Наступило молчание. Олег жадно разглядывал лицо Нины, таявшее, как изморозь на стекле.

— Четыре наших собаки категорически отказались работать в этом лесу, — заговорил следователь, — вели себя одинаково: совершенно не реагируя на команды, рычали, выли, крутились как заведённые, будто к ним подступали орды чудовищ.

— Наверное, ветер дул со стороны дома, — предположил Олег.

— Ну и что?

— Оксана могла забыть там свои трусы.

Следователь задумчиво покивал, будто эта версия удовлетворила его.

— Значит, ты считаешь — она сознательно добивалась того, что произошло?

— Вы видели фотографию этой Нины?

— Видел, и не одну.

— И как вам её глаза?

— Глаза истерички. Я и без фотографии знаю, что любой косой взгляд мог её толкнуть на самоубийство. Эта попытка была девятой.

— А вы с Оксаной долго общались?

— Около четырёх часов.

— И что вам неясно?

— Мне абсолютно неясно, зачем она таскает с собой её фотографию.

— А вот этого я не знаю, — пробормотал Олег и тут же воскликнул: — Знаю! Она не верила в то, что Нина реально склонна к самоубийству, и захотела её унизить: «Ну, беги, вешайся! Не повесилась? Значит, восемь попыток были инсценировкой? Значит, ты — подлая и трусливая тварь? Ну живи, живи! Стирай плевки с морды!» Так могло быть.

— Я думаю, так и было.
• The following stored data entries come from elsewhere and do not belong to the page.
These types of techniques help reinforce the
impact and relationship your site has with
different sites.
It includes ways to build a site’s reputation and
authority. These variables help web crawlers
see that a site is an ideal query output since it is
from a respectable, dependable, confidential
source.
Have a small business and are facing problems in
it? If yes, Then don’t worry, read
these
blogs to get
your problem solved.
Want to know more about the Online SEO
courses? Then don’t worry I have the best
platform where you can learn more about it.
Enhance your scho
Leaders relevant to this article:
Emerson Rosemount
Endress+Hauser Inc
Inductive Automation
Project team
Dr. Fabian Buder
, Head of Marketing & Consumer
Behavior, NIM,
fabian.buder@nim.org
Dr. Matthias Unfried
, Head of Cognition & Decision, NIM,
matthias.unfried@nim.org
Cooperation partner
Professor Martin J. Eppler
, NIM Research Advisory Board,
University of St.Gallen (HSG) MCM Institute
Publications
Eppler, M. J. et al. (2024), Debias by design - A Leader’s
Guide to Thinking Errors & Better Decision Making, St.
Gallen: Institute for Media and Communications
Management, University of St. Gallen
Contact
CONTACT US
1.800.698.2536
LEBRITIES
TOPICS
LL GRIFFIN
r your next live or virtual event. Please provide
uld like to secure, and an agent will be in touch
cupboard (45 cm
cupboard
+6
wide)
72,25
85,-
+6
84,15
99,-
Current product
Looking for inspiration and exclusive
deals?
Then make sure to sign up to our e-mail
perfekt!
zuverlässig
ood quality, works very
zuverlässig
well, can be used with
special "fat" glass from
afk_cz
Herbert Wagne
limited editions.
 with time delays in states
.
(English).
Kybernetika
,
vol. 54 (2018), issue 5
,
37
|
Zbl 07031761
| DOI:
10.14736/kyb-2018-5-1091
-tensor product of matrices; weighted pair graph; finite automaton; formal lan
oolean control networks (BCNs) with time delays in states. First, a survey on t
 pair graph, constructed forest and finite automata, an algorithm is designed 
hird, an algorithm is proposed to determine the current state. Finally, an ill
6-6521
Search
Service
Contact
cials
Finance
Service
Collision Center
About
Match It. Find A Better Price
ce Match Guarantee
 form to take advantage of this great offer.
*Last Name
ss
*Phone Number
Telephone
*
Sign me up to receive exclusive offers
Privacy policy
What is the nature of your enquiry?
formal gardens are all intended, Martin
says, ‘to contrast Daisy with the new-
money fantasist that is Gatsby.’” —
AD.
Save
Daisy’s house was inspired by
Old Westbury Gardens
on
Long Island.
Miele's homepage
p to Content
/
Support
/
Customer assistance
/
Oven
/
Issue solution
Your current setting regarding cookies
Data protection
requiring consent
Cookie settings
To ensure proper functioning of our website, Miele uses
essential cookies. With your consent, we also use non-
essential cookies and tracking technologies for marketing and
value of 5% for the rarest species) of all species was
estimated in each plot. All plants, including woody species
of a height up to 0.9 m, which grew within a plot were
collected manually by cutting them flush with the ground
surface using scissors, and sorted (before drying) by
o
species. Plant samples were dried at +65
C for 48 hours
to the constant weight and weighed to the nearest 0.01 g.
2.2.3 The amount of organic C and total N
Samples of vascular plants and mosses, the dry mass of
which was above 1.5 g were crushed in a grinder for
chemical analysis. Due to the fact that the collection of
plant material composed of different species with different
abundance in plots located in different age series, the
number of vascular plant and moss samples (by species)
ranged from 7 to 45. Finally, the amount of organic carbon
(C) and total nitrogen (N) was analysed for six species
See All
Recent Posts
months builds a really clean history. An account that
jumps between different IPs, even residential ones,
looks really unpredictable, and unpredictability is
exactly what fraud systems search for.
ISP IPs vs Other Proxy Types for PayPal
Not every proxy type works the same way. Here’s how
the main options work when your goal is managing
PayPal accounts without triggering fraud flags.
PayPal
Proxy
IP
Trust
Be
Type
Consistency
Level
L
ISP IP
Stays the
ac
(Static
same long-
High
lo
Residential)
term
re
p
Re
Кстати, а надпись на фотографии есть, ты не обратил внимание?

— Есть, — ответил Олег, — что-то про нюансы женского организма.

Следователь издал весёлое восклицание.

— Стало быть, неспроста она отказалась дать мне на пару дней эту фотографию!

— А для чего она вам понадобилась?

— Эксперты из контрразведки её просили.

Олег ничего не понял.

— Эксперты? Из контрразведки?

Следователь кивнул.

— Ну да, на Лубянке давно уже есть отдел, занимающийся всей этой галиматьёй — НЛО, привидения, полтергейст и тому подобное.

— Неужели потусторонний мир тоже весь кишит врагами отечества? — возмутился Олег. — Как они достали, эти враги! Ну никакой жизни от них не стало.

— Я ничего не знаю про мир иной, но реальный мир врагами заполнен, хоть отбавляй, — с неглупой улыбкой подчеркнул следователь, — и некоторые из них довольно изобретательны. Их деятельность порой легко спутать с мистикой, и поэтому ФСБ старательно изучает разного рода загадочные явления. Иногда таким образом расследуются дела, ошибочно причисленные прокуратурой к паранормальным. Но с твоим делом сложилась обратная ситуация. Ознакомившись с нашими материалами по нему, эксперты из ФСБ порекомендовали его закрыть.

— А без них вы расследовали бы его до седьмого пота? — съязвил Олег. — Или до седьмой пачки денег из кошелька Оксаны?

— А вот это ты зря.

Олег и сам понимал, что зря, хоть от его реплики взгляд хозяина кабинета не перестал быть доброжелательным. Оборвав ещё один телефонный звонок и взяв сигарету, следователь спросил:

— Ты не задаёшься вопросом, зачем я трачу на тебя время, рассказывая тебе о секретных сферах деятельности спецслужб?

— Нет, не задаюсь. Я думал, что вы не время на меня тратите, а меня — на время.

— Ты ошибаешься, у меня полно срочных дел. Но я…

Звонок повторился.

— Перезвони минут через десять, — распорядился следователь, сняв трубку. Вновь положив её, он заговорил с Олегом ещё более тепло: — Видишь ли, мой друг, я не первый день здесь сижу и даже не первый год, а семнадцатый. Это, как говорится, раз. Правоохранительные структуры обязаны не только расследовать, но и предотвращать преступления. Это два. Оксана тебя весьма сильно любит, и у неё много денег, а у тебя — долгов. Это три. Если после свадьбы с тобой она вдруг повиснет на том же самом суку — все дружно припишут её смерть чёрту, тут я не спорю. Но это дело возьмёт себе контрразведка, а вот её навести на ложную версию очень трудно. Это — четыре.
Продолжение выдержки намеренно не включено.